Let me set the scene. The final of the men’s eight. The race featured Australia, Britain, reigning Olympic champions Canada, Germany – who were unbeaten in the men’s eight for the past three years – USA and the Netherlands.

In a thrilling race which the Brits led with 500m to go, the Germans pulled ahead of the fading British in the last few hundred, before the Canadians pipped the Poms on the line for silver.

Though the Canadians’ world record of five minutes 19 seconds was never threatened, it was still the six fastest crews in the world competing, with eight of the strongest, fittest men on the planet in each boat, all of whom gave so much effort many finished the race and collapsed in exhaustion.
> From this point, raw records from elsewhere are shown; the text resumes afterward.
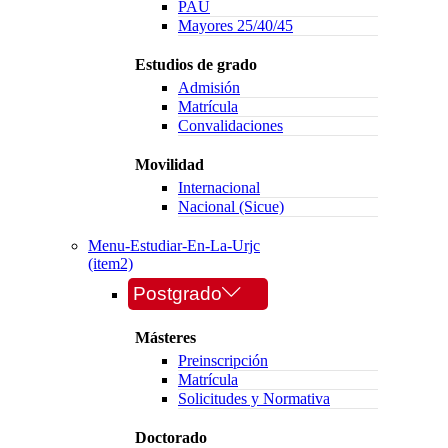
PAU
Mayores 25/40/45
Estudios de grado
Admisión
Matrícula
Convalidaciones
Movilidad
Internacional
Nacional (Sicue)
Menu-Estudiar-En-La-Urjc
(item2)
Postgrado
Másteres
Preinscripción
Matrícula
Solicitudes y Normativa
Doctorado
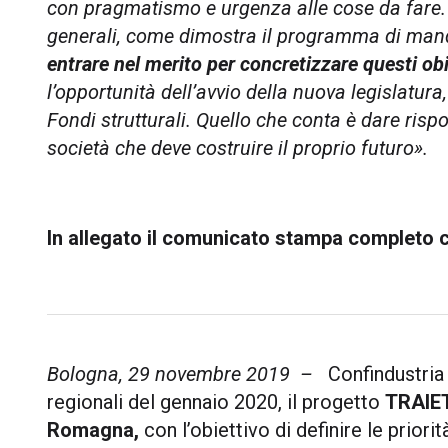
con pragmatismo e urgenza alle cose da fare
generali, come dimostra il programma di man
entrare nel merito
per concretizzare questi obi
l’opportunità dell’avvio della nuova legislatur
Fondi strutturali.
Quello che conta è dare rispos
società che deve costruire il proprio futuro
».
In allegato il comunicato stampa completo 
Bologna, 29 novembre 2019 –
Confindustria 
regionali del gennaio 2020, il progetto
TRAIET
Romagna,
con l’obiettivo di definire le prior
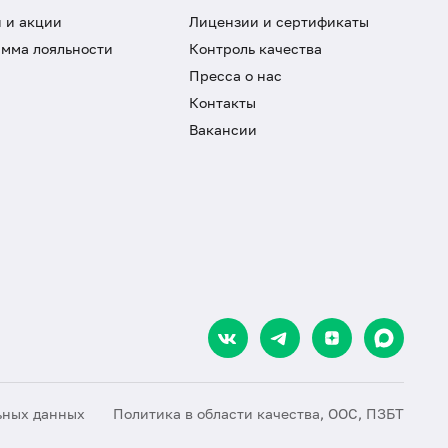
 и акции
Лицензии и сертификаты
мма лояльности
Контроль качества
Пресса о нас
Контакты
Вакансии
ьных данных
Политика в области качества, ООС, ПЗБТ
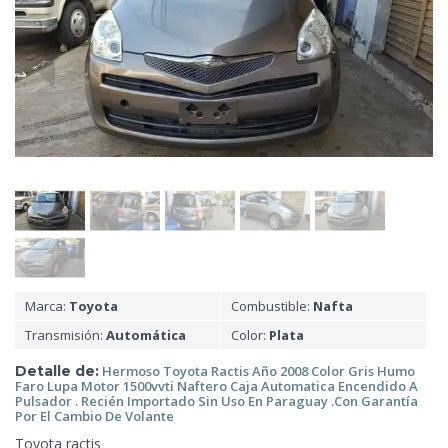
Marca:
Toyota
Combustible:
Nafta
Transmisión:
Automática
Color:
Plata
Detalle de:
Hermoso Toyota Ractis Año 2008 Color Gris Humo
Faro Lupa Motor 1500vvti Naftero Caja Automatica Encendido A
Pulsador . Recién Importado Sin Uso En
Paraguay .Con Garantía
Por El Cambio De Volante
Toyota ractis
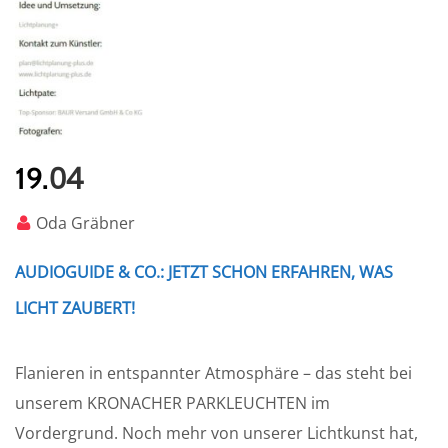
04
19.
Oda Gräbner
AUDIOGUIDE & CO.: JETZT SCHON ERFAHREN, WAS
LICHT ZAUBERT!
Flanieren in entspannter Atmosphäre – das steht bei
unserem KRONACHER PARKLEUCHTEN im
Vordergrund. Noch mehr von unserer Lichtkunst hat,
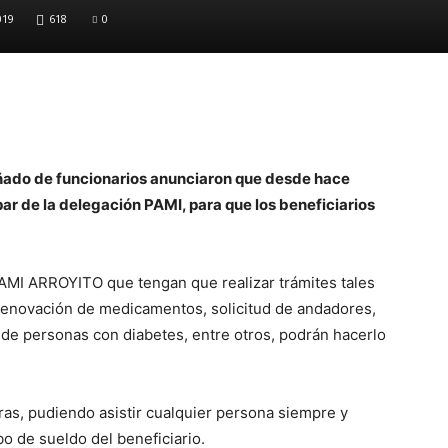
019
618
0
añado de funcionarios anunciaron que desde hace
ar de la delegación PAMI, para que los beneficiarios
 PAMI ARROYITO que tengan que realizar trámites tales
renovación de medicamentos, solicitud de andadores,
o de personas con diabetes, entre otros, podrán hacerlo
ras, pudiendo asistir cualquier persona siempre y
 de sueldo del beneficiario.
Meanwhile, a pack of people on pushies casually pedaled alongside the race, able to keep level with the entire event without so much as breaking a sweat.
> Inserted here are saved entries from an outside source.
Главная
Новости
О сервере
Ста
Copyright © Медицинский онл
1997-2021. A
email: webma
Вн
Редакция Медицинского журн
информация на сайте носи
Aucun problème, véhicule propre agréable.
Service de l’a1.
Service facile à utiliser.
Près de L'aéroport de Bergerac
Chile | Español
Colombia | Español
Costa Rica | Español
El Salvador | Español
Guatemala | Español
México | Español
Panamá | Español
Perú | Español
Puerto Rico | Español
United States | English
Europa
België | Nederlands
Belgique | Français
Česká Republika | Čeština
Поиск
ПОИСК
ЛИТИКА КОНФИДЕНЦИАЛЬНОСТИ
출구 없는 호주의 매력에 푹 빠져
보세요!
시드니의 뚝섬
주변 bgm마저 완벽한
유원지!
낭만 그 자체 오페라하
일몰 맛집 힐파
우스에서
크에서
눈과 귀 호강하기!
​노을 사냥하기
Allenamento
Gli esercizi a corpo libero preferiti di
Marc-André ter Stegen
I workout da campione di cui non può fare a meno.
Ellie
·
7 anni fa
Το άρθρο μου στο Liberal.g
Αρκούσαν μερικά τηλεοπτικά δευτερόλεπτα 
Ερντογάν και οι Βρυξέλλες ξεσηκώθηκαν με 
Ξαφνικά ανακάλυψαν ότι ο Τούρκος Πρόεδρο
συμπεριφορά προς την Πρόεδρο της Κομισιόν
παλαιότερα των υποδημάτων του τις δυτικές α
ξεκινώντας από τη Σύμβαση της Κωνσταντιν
I have a bit of knowledge about rowing, having competed at the AAGPS Head of the River in the junior eights many years ago.

To say we were an ordinary crew would be putting it kindly. I believe we ended up coming second last and were extremely proud of our result – “not last” we smugly told people when they asked how we faired.
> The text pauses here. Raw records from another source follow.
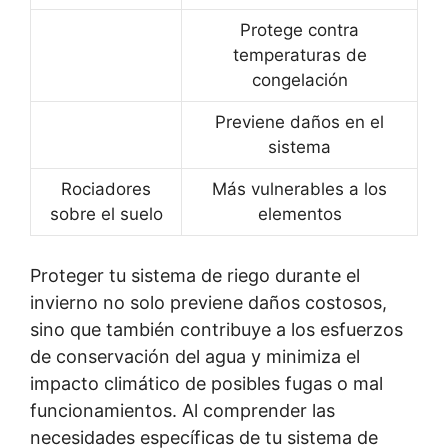
Protege contra
temperaturas de
congelación
Previene daños en el
sistema
Rociadores
Más vulnerables a los
sobre el suelo
elementos
Proteger tu sistema de riego durante el
invierno no solo previene daños costosos,
sino que también contribuye a los esfuerzos
de conservación del agua y minimiza el
impacto climático de posibles fugas o mal
funcionamientos. Al comprender las
necesidades específicas de tu sistema de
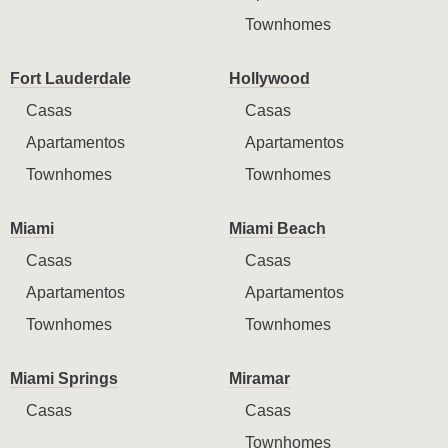
Townhomes
Fort Lauderdale
Hollywood
Casas
Casas
Apartamentos
Apartamentos
Townhomes
Townhomes
Miami
Miami Beach
Casas
Casas
Apartamentos
Apartamentos
Townhomes
Townhomes
Miami Springs
Miramar
Casas
Casas
Townhomes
However, regardless of how terrible we were, I remember the pain of rowing. It’s a sport in which you use literally every single muscle in your body at 100 percent of its capacity over 2km – which can take anywhere between the Canadian world record to somewhere over seven minutes for a terrible junior schoolboy crew.

So to see eight men, all of whom I know from experience are in agony from the effort they are giving, being humbled by a single bloke on a bike seems unfair.

We don’t allow people to power walk alongside the pool to watch a swimming race.

Nor do we have a road next to the track, showing that a Holden Commodore wouldn’t need to get out of second to keep up with the fastest man on the planet.

So maybe it’s time to tell the cyclist spectators to take their place in the crowd and stop belittling the effort of the rowers who have trained for four years to go as fast as they can.

Even if “as fast as they can” is actually pretty slow on a bike.